Directions. Print every line of the data below, with no changes.

:::::

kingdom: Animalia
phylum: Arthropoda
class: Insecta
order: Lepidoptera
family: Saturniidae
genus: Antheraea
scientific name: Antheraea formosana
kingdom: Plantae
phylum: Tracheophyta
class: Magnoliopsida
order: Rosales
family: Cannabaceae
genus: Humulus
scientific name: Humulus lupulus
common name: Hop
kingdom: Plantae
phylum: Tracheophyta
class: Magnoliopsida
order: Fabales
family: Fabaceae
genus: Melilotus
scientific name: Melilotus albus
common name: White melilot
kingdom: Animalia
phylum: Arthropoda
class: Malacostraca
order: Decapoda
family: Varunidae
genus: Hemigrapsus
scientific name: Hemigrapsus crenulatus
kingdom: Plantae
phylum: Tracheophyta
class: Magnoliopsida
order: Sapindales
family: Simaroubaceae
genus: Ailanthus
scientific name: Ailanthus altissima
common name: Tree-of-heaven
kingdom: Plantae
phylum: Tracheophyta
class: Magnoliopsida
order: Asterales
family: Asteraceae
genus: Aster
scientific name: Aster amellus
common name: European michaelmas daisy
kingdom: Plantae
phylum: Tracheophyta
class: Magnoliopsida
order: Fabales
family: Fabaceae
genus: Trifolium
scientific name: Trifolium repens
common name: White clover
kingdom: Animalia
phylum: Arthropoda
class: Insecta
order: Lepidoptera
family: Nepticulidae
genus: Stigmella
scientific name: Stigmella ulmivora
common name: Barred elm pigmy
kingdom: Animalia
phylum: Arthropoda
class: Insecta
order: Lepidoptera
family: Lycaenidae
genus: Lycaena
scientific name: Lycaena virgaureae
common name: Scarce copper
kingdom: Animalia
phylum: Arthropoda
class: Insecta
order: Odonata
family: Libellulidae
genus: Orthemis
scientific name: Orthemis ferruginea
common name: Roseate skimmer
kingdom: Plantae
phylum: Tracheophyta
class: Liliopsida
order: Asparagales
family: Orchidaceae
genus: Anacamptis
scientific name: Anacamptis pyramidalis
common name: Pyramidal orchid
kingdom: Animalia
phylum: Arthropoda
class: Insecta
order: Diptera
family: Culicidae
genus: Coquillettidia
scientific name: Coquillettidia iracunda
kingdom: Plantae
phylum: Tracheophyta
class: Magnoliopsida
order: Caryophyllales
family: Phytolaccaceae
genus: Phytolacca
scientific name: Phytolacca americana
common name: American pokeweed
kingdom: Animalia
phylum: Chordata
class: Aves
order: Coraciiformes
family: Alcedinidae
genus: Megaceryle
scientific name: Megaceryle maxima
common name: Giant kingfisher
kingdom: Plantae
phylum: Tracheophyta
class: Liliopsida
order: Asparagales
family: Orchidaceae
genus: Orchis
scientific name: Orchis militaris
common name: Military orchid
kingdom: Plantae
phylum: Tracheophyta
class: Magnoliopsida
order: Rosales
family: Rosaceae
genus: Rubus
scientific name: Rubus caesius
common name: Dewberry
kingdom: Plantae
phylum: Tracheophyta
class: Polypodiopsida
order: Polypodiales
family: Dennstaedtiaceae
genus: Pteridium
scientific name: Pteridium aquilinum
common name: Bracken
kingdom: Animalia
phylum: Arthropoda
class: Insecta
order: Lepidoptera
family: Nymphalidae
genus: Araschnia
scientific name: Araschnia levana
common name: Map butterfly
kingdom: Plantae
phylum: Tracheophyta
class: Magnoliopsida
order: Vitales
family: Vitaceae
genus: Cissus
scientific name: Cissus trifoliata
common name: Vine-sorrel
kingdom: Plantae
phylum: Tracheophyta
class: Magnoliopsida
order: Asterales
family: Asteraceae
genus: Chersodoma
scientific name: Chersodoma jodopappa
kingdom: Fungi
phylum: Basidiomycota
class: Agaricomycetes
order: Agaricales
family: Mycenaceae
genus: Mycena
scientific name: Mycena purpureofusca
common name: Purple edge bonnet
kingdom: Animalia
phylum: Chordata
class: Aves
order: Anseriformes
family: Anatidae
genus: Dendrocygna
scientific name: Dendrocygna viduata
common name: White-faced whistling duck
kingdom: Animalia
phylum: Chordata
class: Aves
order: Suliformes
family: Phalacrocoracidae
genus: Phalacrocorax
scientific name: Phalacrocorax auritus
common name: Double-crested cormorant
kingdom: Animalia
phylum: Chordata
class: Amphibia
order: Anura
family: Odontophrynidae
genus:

:::::

Written answer.
kingdom: Animalia
phylum: Arthropoda
class: Insecta
order: Lepidoptera
family: Saturniidae
genus: Antheraea
scientific name: Antheraea formosana
kingdom: Plantae
phylum: Tracheophyta
class: Magnoliopsida
order: Rosales
family: Cannabaceae
genus: Humulus
scientific name: Humulus lupulus
common name: Hop
kingdom: Plantae
phylum: Tracheophyta
class: Magnoliopsida
order: Fabales
family: Fabaceae
genus: Melilotus
scientific name: Melilotus albus
common name: White melilot
kingdom: Animalia
phylum: Arthropoda
class: Malacostraca
order: Decapoda
family: Varunidae
genus: Hemigrapsus
scientific name: Hemigrapsus crenulatus
kingdom: Plantae
phylum: Tracheophyta
class: Magnoliopsida
order: Sapindales
family: Simaroubaceae
genus: Ailanthus
scientific name: Ailanthus altissima
common name: Tree-of-heaven
kingdom: Plantae
phylum: Tracheophyta
class: Magnoliopsida
order: Asterales
family: Asteraceae
genus: Aster
scientific name: Aster amellus
common name: European michaelmas daisy
kingdom: Plantae
phylum: Tracheophyta
class: Magnoliopsida
order: Fabales
family: Fabaceae
genus: Trifolium
scientific name: Trifolium repens
common name: White clover
kingdom: Animalia
phylum: Arthropoda
class: Insecta
order: Lepidoptera
family: Nepticulidae
genus: Stigmella
scientific name: Stigmella ulmivora
common name: Barred elm pigmy
kingdom: Animalia
phylum: Arthropoda
class: Insecta
order: Lepidoptera
family: Lycaenidae
genus: Lycaena
scientific name: Lycaena virgaureae
common name: Scarce copper
kingdom: Animalia
phylum: Arthropoda
class: Insecta
order: Odonata
family: Libellulidae
genus: Orthemis
scientific name: Orthemis ferruginea
common name: Roseate skimmer
kingdom: Plantae
phylum: Tracheophyta
class: Liliopsida
order: Asparagales
family: Orchidaceae
genus: Anacamptis
scientific name: Anacamptis pyramidalis
common name: Pyramidal orchid
kingdom: Animalia
phylum: Arthropoda
class: Insecta
order: Diptera
family: Culicidae
genus: Coquillettidia
scientific name: Coquillettidia iracunda
kingdom: Plantae
phylum: Tracheophyta
class: Magnoliopsida
order: Caryophyllales
family: Phytolaccaceae
genus: Phytolacca
scientific name: Phytolacca americana
common name: American pokeweed
kingdom: Animalia
phylum: Chordata
class: Aves
order: Coraciiformes
family: Alcedinidae
genus: Megaceryle
scientific name: Megaceryle maxima
common name: Giant kingfisher
kingdom: Plantae
phylum: Tracheophyta
class: Liliopsida
order: Asparagales
family: Orchidaceae
genus: Orchis
scientific name: Orchis militaris
common name: Military orchid
kingdom: Plantae
phylum: Tracheophyta
class: Magnoliopsida
order: Rosales
family: Rosaceae
genus: Rubus
scientific name: Rubus caesius
common name: Dewberry
kingdom: Plantae
phylum: Tracheophyta
class: Polypodiopsida
order: Polypodiales
family: Dennstaedtiaceae
genus: Pteridium
scientific name: Pteridium aquilinum
common name: Bracken
kingdom: Animalia
phylum: Arthropoda
class: Insecta
order: Lepidoptera
family: Nymphalidae
genus: Araschnia
scientific name: Araschnia levana
common name: Map butterfly
kingdom: Plantae
phylum: Tracheophyta
class: Magnoliopsida
order: Vitales
family: Vitaceae
genus: Cissus
scientific name: Cissus trifoliata
common name: Vine-sorrel
kingdom: Plantae
phylum: Tracheophyta
class: Magnoliopsida
order: Asterales
family: Asteraceae
genus: Chersodoma
scientific name: Chersodoma jodopappa
kingdom: Fungi
phylum: Basidiomycota
class: Agaricomycetes
order: Agaricales
family: Mycenaceae
genus: Mycena
scientific name: Mycena purpureofusca
common name: Purple edge bonnet
kingdom: Animalia
phylum: Chordata
class: Aves
order: Anseriformes
family: Anatidae
genus: Dendrocygna
scientific name: Dendrocygna viduata
common name: White-faced whistling duck
kingdom: Animalia
phylum: Chordata
class: Aves
order: Suliformes
family: Phalacrocoracidae
genus: Phalacrocorax
scientific name: Phalacrocorax auritus
common name: Double-crested cormorant
kingdom: Animalia
phylum: Chordata
class: Amphibia
order: Anura
family: Odontophrynidae
genus:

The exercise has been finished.